[Saved entries]
=======

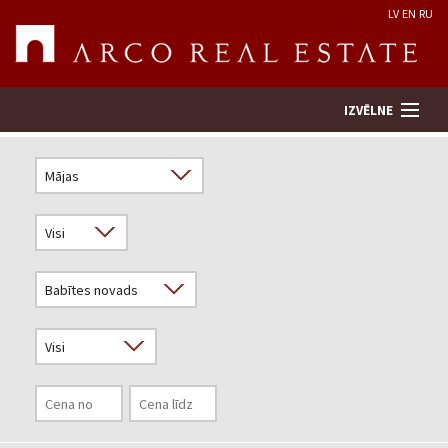
LV
EN
RU
IZVĒLNE
Meklēt īpašumu
Novērtēt īpašumu
Uzņēmums
Pakalpojumi
Kontakti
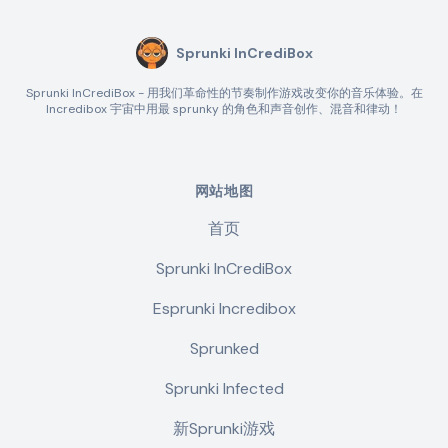
Sprunki InCrediBox
Sprunki InCrediBox - 用我们革命性的节奏制作游戏改变你的音乐体验。在
Incredibox 宇宙中用最 sprunky 的角色和声音创作、混音和律动！
网站地图
首页
Sprunki InCrediBox
Esprunki Incredibox
Sprunked
Sprunki Infected
新Sprunki游戏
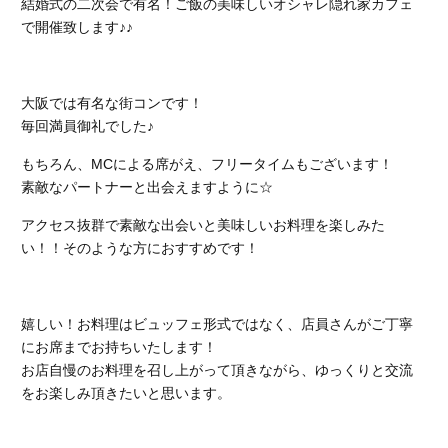
結婚式の二次会で有名！ご飯の美味しいオシャレ隠れ家カフェ
で開催致します♪♪
大阪では有名な街コンです！
毎回満員御礼でした♪
もちろん、MCによる席がえ、フリータイムもございます！
素敵なパートナーと出会えますように☆
アクセス抜群で素敵な出会いと美味しいお料理を楽しみた
い！！そのような方におすすめです！
嬉しい！お料理はビュッフェ形式ではなく、店員さんがご丁寧
にお席までお持ちいたします！
お店自慢のお料理を召し上がって頂きながら、ゆっくりと交流
をお楽しみ頂きたいと思います。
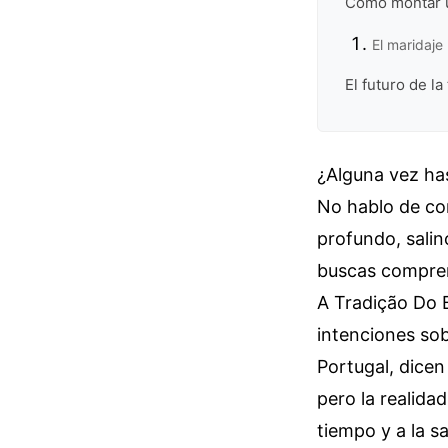
Cómo montar u
El maridaje
El futuro de la
¿Alguna vez has
No hablo de co
profundo, salin
buscas compren
A Tradição Do 
intenciones sob
Portugal, dicen
pero la realidad
tiempo y a la sa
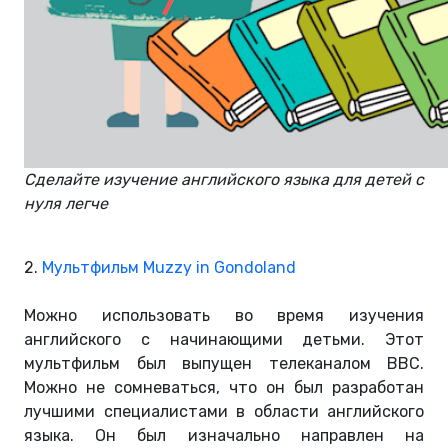
Сделайте изучение английского языка для детей с
нуля легче
2.
Мультфильм Muzzy in Gondoland
Можно использовать во время изучения
английского с начинающими детьми. Этот
мультфильм был выпущен телеканалом BBC.
Можно не сомневаться, что он был разработан
лучшими специалистами в области английского
языка. Он был изначально направлен на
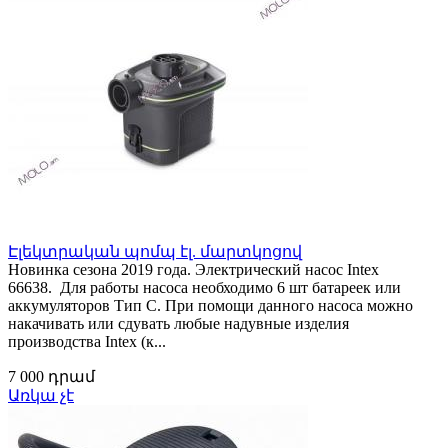
Էլեկտրական պոմպ էլ. մարտկոցով
Новинка сезона 2019 года. Электрический насос Intex
66638. Для работы насоса необходимо 6 шт батареек или
аккумуляторов Тип С. При помощи данного насоса можно
накачивать или сдувать любые надувные изделия
производства Intex (к...
7 000 դրամ
Առկա չէ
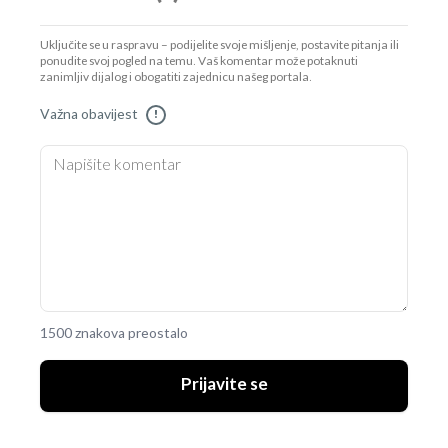
Uključite se u raspravu – podijelite svoje mišljenje, postavite pitanja ili
ponudite svoj pogled na temu. Vaš komentar može potaknuti
zanimljiv dijalog i obogatiti zajednicu našeg portala.
Važna obavijest
!
1500 znakova preostalo
Prijavite se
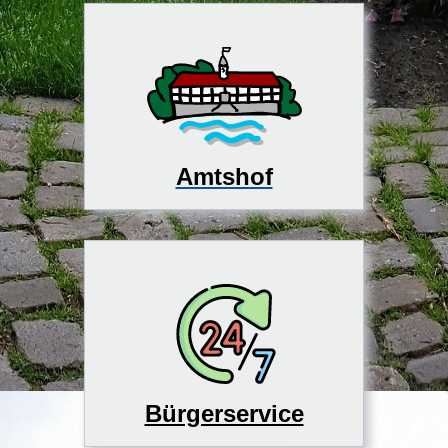
Amtshof
Bürgerservice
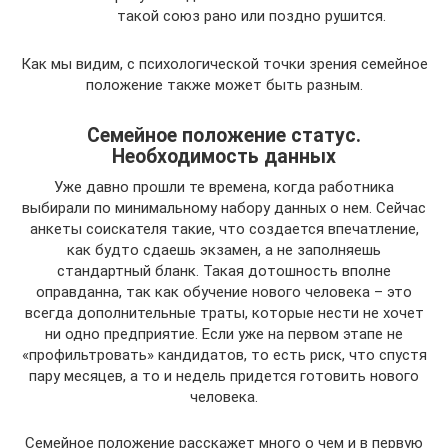
такой союз рано или поздно рушится.
Как мы видим, с психологической точки зрения семейное
положение также может быть разным.
Семейное положение статус.
Необходимость данных
Уже давно прошли те времена, когда работника
выбирали по минимальному набору данных о нем. Сейчас
анкеты соискателя такие, что создается впечатление,
как будто сдаешь экзамен, а не заполняешь
стандартный бланк. Такая дотошность вполне
оправданна, так как обучение нового человека – это
всегда дополнительные траты, которые нести не хочет
ни одно предприятие. Если уже на первом этапе не
«профильтровать» кандидатов, то есть риск, что спустя
пару месяцев, а то и недель придется готовить нового
человека.
Семейное положение расскажет много о чем и в первую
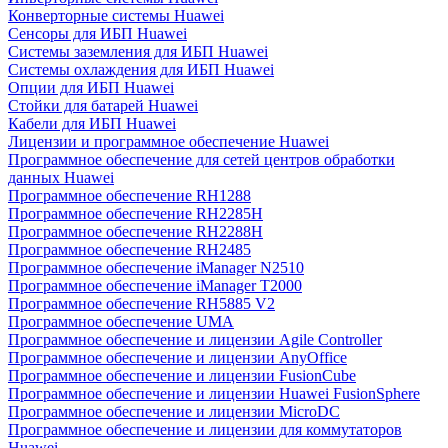
Конверторные системы Huawei
Сенсоры для ИБП Huawei
Системы заземления для ИБП Huawei
Системы охлаждения для ИБП Huawei
Опции для ИБП Huawei
Стойки для батарей Huawei
Кабели для ИБП Huawei
Лицензии и программное обеспечение Huawei
Программное обеспечение для сетей центров обработки
данных Huawei
Программное обеспечение RH1288
Программное обеспечение RH2285H
Программное обеспечение RH2288H
Программное обеспечение RH2485
Программное обеспечение iManager N2510
Программное обеспечение iManager T2000
Программное обеспечение RH5885 V2
Программное обеспечение UMA
Программное обеспечение и лицензии Agile Controller
Программное обеспечение и лицензии AnyOffice
Программное обеспечение и лицензии FusionCube
Программное обеспечение и лицензии Huawei FusionSphere
Программное обеспечение и лицензии MicroDC
Программное обеспечение и лицензии для коммутаторов
Huawei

=======

WHAT IS NEEDED:
Consider the entries above and return each line with the string "Huawei".

TASK RESULT:
Конверторные системы Huawei
Сенсоры для ИБП Huawei
Системы заземления для ИБП Huawei
Системы охлаждения для ИБП Huawei
Опции для ИБП Huawei
Стойки для батарей Huawei
Кабели для ИБП Huawei
Лицензии и программное обеспечение Huawei
данных Huawei
Программное обеспечение и лицензии Huawei FusionSphere
Huawei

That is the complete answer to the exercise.